My answer was that nothing prevents insight because the brain can’t prevent what it doesn’t know is possible. But, it may be that a brain can be more or less vulnerable to insight by being more or less impermeable.
You seem to think that thought has a mind of its own and does what it will; that the brain is just a generator that supplies the power thought needs to do its mischief.
The mind is thought. The psychological phenomenon, you that looks out onto the world, is thought. The brain isn’t the generator; experience, challenge is. There is only a body and its thought process.
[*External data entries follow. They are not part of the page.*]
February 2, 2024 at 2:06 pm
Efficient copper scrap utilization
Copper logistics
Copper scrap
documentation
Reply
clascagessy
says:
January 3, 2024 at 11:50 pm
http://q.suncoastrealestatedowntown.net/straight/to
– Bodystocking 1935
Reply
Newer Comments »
There’s nothing else sitting in your chair reading this.
There is a body (which includes its brain) and there is the “thought process”, which is a function of the brain, a mechanism/process the brain uses to solve problems, imagine and invent things, practice reason, etc.
The brain is the organ of organization. The body is lost without it.
So how do you see ‘freedom’ fitting into this? Thought can’t be ‘free’ and certainly the body can’t. K’s point was that the “house is burning” and that “freedom is essential “. He seemed to be pointing at another, undiscovered potential possibility?
He called it a “new form of awareness”…Attention.
K said it was thought that was the trickster, not the brain. It was thought that created the ‘thinker’ as separate from itself. The ‘thinker’ is me, a projection of thought.
Isn’t that like saying it’s guns that kill people - not the people who use guns to kill people?
If thought is “the trickster”, why does the brain need to undergo transformation? Is the problem that the brain isn’t aware of what thought is doing or sees nothing wrong or dysfunctional about what thought is doing?
To make the case that thought is an agent of evil that has high-jacked the brain, one has to explain not only how and why thought has done this, but why the brain doesn’t do anything about it, since thought is a function of the brain.
What’s interesting about the belief that thought is the culprit (if there is a culprit), is that believing, drawing a conclusion, is psychological thought. With no credible evidence to support their belief, a believer has nothing but their belief to “stand” on.